The remainder of the literature review presented here includes teens with type 1 DM. Past studies of adolescents with type 1 DM have demonstrated the positive effects of exercise on improvements of either glycemic control, CV fitness, or both (
Faulkner, Michaliszyn, & Hepworth, 2010;
Heyman et al., 2007;
Landt, Campaigne, James, & Sperling, 1985;
Marrero, Fremion, & Golden, 1988), but did not report associations with QoL. Some research findings indicate that QoL is lower among youths with DM compared with healthy children (
Faulkner, 2003;
Patino, Sanchez, Eidson, & Delamater, 2005;
Varni, Burwinkle, Seid, & Skarr, 2003), but generally they tend not to rate themselves differently from their healthy peers (
Ingersoll & Marrero, 1991;
Wake, Hesketh, & Cameron, 2000). There is considerable evidence that higher QoL is associated with better glycemic control (
Faulkner & Chang, 2007;
Grey, Boland, Yu, Sullivan-Bolyai, & Tamborlane, 1998;
Guttmann-Bauman, Flaherty, Strugger, & McEvoy, 1998;
Hanberger, Ludvigsson, & Nordfeldt, 2009;
Hassan, Loar, Anderson, & Heptulla, 2006;
Hesketh, Wake, & Cameron, 2004;
Hoey et al., 2001), particularly for older adolescents who exhibit better A1C values with fewer worries about DM (
Faulkner, 2003). As intensive insulin therapies have become more prominent for improving glucose control, QoL for teens has not been adversely affected by use of insulin pumps (
McMahon et al., 2005;
Mednick, Cogen, & Stresand, 2004;
Valenzuela et al., 2006) or multiple injections per day (
Wagner, Muller-Godeffroy, von Sengbusch, Hager, & Thyen, 2005).

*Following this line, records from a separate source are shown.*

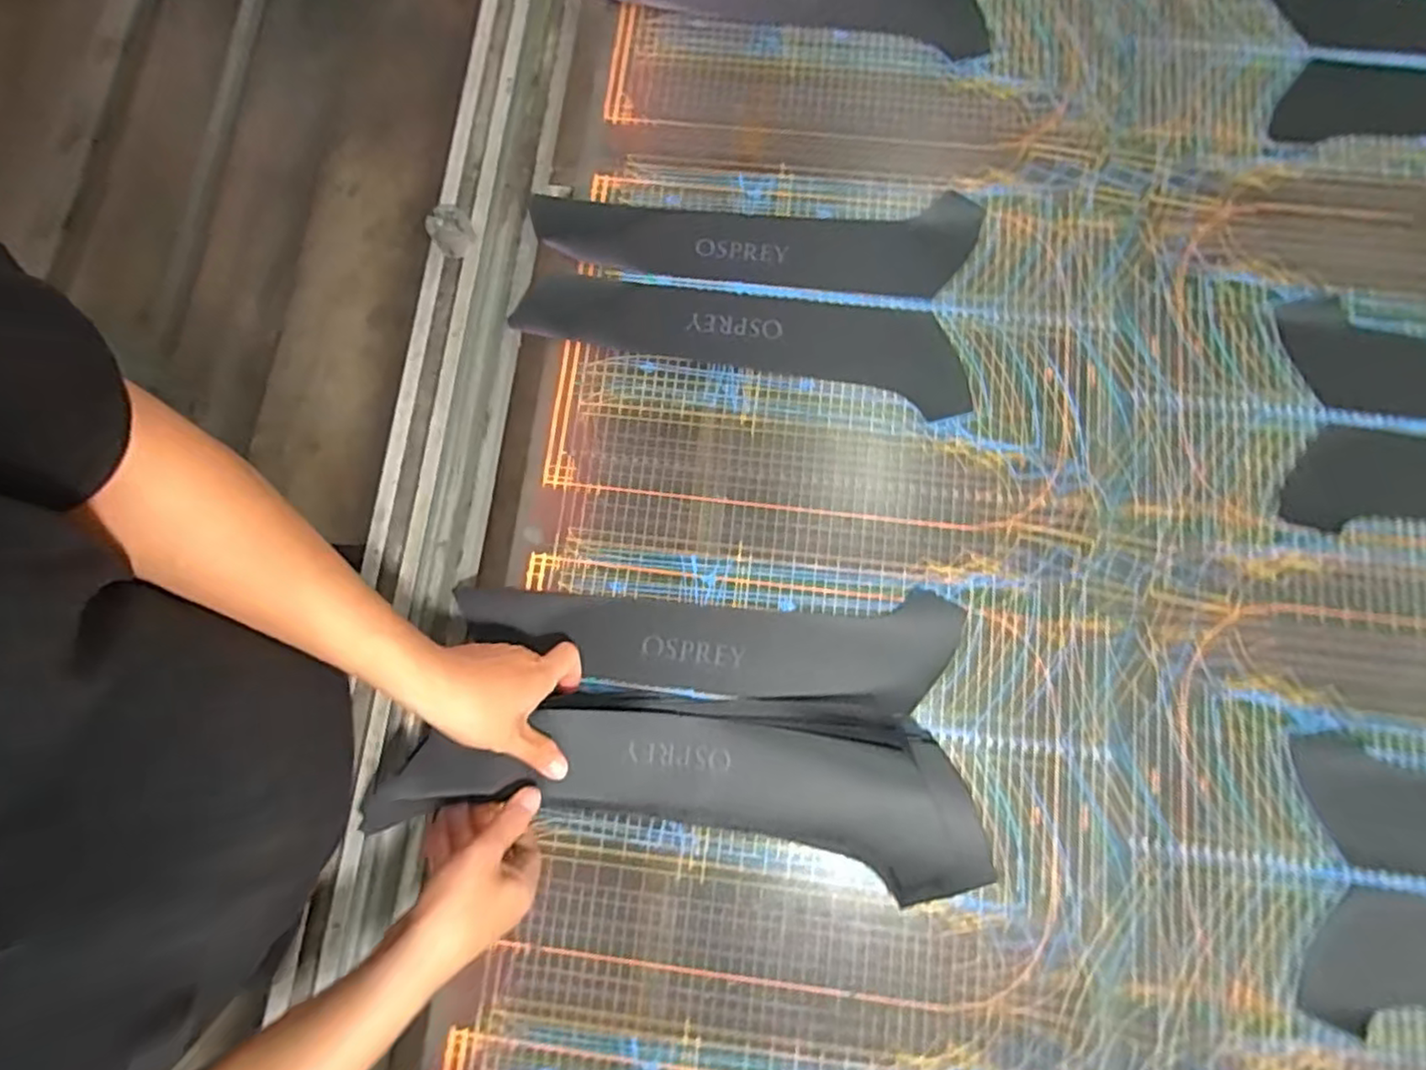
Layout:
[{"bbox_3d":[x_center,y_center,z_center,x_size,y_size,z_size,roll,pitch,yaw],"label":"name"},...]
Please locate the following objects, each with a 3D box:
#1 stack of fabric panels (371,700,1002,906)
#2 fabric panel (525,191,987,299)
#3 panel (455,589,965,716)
[{"bbox_3d":[-0.013,0.199,0.542,0.452,0.057,0.154,5,79,0],"label":"stack of fabric panels"},{"bbox_3d":[0.040,-0.289,0.652,0.431,0.009,0.098,3,79,2],"label":"fabric panel"},{"bbox_3d":[-0.005,0.091,0.581,0.428,0.018,0.092,4,79,2],"label":"panel"}]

Although QoL has been studied extensively over the past three decades, it remains a construct that is not easily defined or measured (
Ferrans, 1990,
1996;
Giannakopoulos et al., 2009). Scholars of QoL have studied various components of this variable as both subjective perceptions of general viewpoints of well-being in physical, psychological, and social domains (i.e., generic QoL) and as one's self-appraisal within a disease-related context of personal health (i.e., disease-specific QoL;
Eiser & Morse, 2001;
Faulkner, 2003;
Hanberger et al., 2009;
Ravens-Sieberer & Bullinger, 1998;
Wallander, Schmitt, & Koot, 2001). Studies specifically targeting QoL for individuals managing a chronic health condition have narrowed the terminology to health-related quality of life (HRQoL).

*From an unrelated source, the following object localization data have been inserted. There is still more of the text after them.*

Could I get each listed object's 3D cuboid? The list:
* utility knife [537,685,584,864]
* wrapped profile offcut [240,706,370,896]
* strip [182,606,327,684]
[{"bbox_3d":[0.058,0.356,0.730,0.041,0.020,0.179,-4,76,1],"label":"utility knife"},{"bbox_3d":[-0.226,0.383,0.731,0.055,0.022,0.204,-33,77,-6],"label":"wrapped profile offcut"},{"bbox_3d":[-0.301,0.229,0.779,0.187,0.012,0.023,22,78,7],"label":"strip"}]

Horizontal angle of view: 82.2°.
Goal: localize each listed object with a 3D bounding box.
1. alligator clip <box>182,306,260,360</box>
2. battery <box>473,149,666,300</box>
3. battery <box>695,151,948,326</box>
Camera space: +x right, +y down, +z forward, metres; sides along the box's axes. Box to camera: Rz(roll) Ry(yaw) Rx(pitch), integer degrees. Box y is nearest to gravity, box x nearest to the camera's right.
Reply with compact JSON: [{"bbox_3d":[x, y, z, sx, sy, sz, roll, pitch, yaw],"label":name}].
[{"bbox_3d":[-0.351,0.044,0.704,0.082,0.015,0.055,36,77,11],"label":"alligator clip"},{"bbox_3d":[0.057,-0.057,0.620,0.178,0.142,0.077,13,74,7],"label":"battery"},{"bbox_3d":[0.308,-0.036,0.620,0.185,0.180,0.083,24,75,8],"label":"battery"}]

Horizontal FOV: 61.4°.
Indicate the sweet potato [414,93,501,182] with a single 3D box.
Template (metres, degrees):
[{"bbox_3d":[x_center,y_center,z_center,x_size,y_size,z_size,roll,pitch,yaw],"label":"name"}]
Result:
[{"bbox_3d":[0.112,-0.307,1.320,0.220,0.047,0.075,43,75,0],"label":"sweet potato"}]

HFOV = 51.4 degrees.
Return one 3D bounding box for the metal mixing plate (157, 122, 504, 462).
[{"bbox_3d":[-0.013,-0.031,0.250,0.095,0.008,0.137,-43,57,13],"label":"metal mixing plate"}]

Although numerous authors have proposed definitions of the concept of HRQoL,
Wilson and Cleary (1995) were the first to link clinical variables to personal perception of HRQoL.

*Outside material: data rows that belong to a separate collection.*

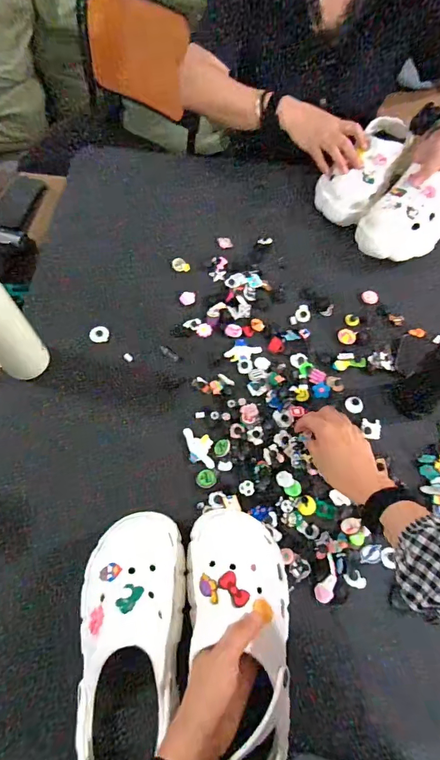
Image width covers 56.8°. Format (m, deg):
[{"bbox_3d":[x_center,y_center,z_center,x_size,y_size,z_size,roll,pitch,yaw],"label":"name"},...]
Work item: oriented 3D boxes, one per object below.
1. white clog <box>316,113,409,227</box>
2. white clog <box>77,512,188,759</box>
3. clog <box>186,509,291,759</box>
[{"bbox_3d":[0.280,-0.401,0.791,0.110,0.091,0.238,37,68,14],"label":"white clog"},{"bbox_3d":[-0.091,0.265,0.419,0.101,0.078,0.235,2,63,0],"label":"white clog"},{"bbox_3d":[0.026,0.258,0.427,0.109,0.083,0.238,-10,58,-6],"label":"clog"}]

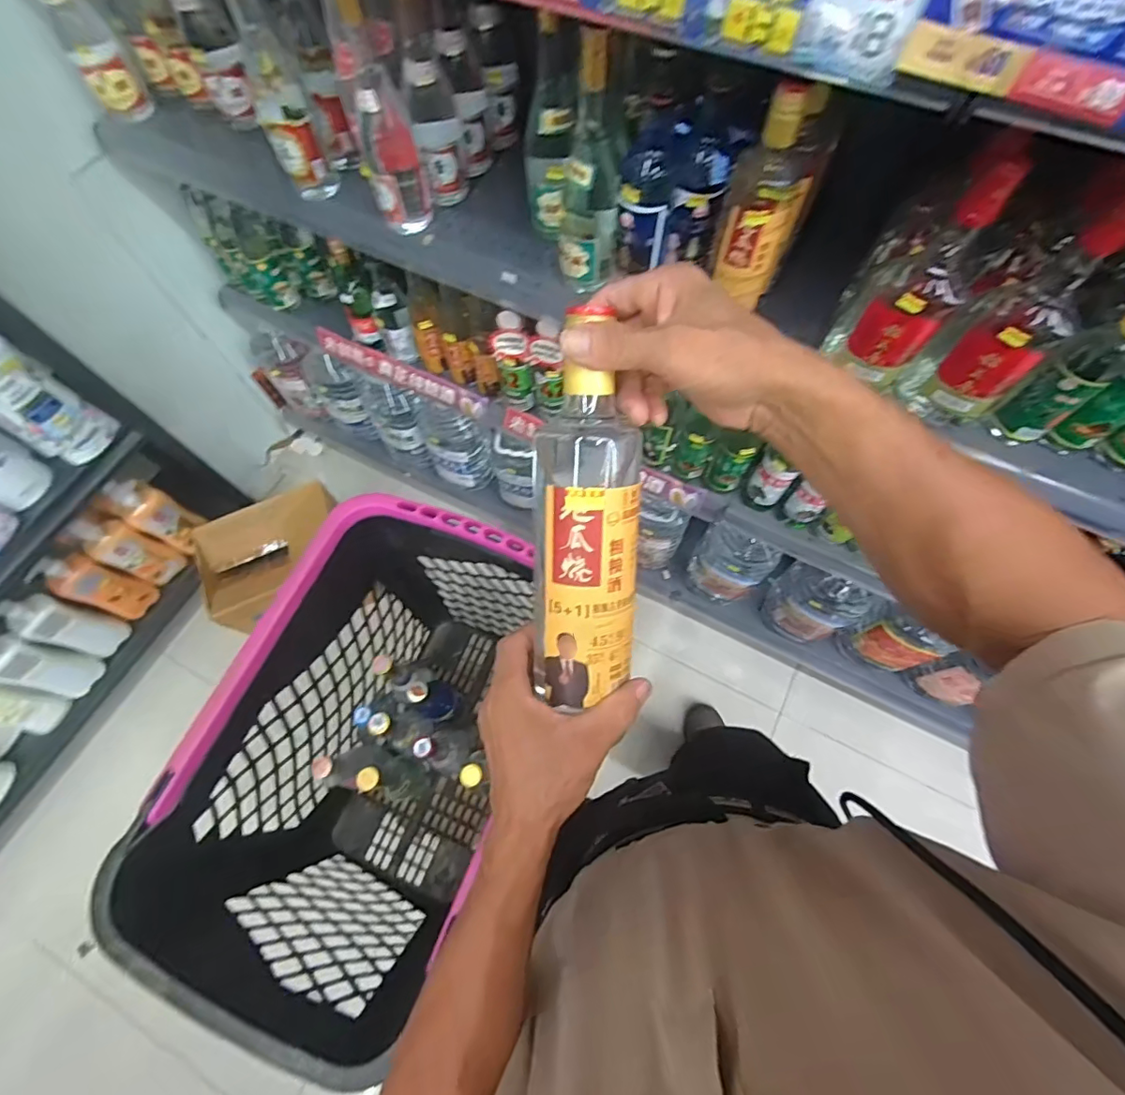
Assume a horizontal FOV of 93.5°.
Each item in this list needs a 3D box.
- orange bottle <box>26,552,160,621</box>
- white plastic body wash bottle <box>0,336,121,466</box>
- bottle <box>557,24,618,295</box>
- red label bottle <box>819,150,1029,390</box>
[{"bbox_3d":[-1.032,0.088,1.185,0.054,0.243,0.091,16,69,8],"label":"orange bottle"},{"bbox_3d":[-0.912,-0.250,0.901,0.065,0.260,0.119,31,71,13],"label":"white plastic body wash bottle"},{"bbox_3d":[0.030,-0.415,0.602,0.068,0.262,0.059,-1,67,1],"label":"bottle"},{"bbox_3d":[0.368,-0.281,0.540,0.095,0.217,0.098,39,73,16],"label":"red label bottle"}]

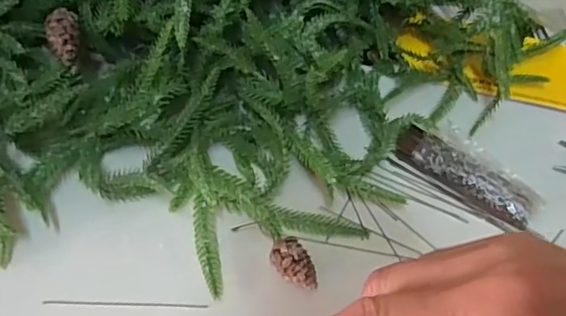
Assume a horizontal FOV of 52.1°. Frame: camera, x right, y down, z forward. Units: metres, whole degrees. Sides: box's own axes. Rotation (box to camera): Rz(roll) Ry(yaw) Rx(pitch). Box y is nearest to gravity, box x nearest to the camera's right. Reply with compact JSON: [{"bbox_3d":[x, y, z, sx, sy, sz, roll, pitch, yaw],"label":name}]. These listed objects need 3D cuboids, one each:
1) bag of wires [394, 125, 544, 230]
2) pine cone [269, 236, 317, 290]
[{"bbox_3d":[0.133,0.009,0.416,0.104,0.015,0.042,34,62,17],"label":"bag of wires"},{"bbox_3d":[0.008,0.068,0.362,0.021,0.016,0.034,-30,64,-20],"label":"pine cone"}]

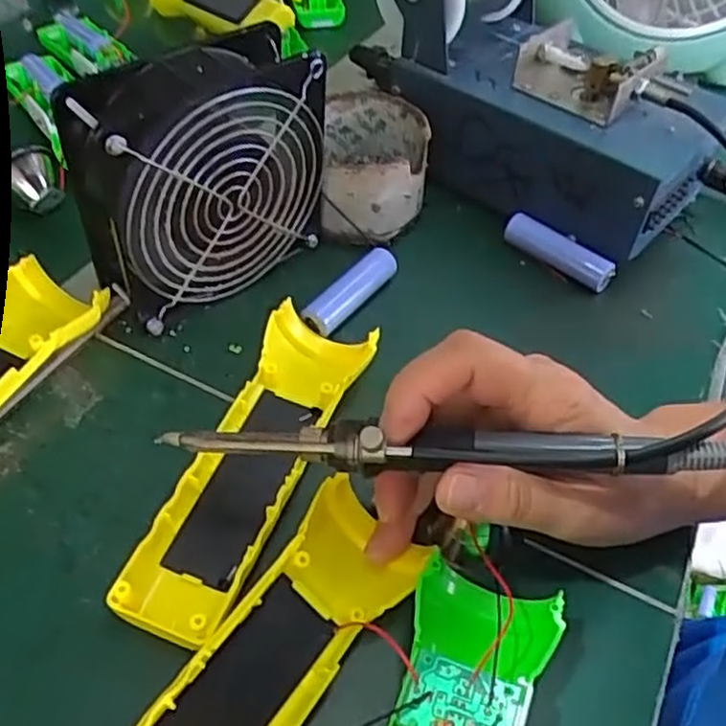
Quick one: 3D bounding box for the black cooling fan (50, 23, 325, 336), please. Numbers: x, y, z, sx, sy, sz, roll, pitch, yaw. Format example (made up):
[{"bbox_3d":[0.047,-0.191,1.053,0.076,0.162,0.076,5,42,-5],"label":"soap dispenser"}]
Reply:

Ferrans, Zerwic, Wilbur, & Larson (2005) further explicated these relationships by incorporating biological functions, symptoms, functional status, and general health perceptions as outcomes with increasing complexity and possessing causal associations with overall HRQoL. However, these authors suggested that reciprocal relationships may exist among these outcomes, which can be influenced by individual factors. For example, functional status may be measured as functional capacity such as aerobic capacity, also known as CV endurance or fitness, and relate both to overall HRQoL and to measures of biological function, such as lipid profile and glycemic control in individuals with DM. Thus, the notion of exploring the interrelationships of
individual factors, such as physical activity, or fitness, with HRQoL, as well as with
biological functions, reflected by glycemic control and lipid profiles was identified to further delineate overall health status in adolescents with type 1 or type 2 diabetes.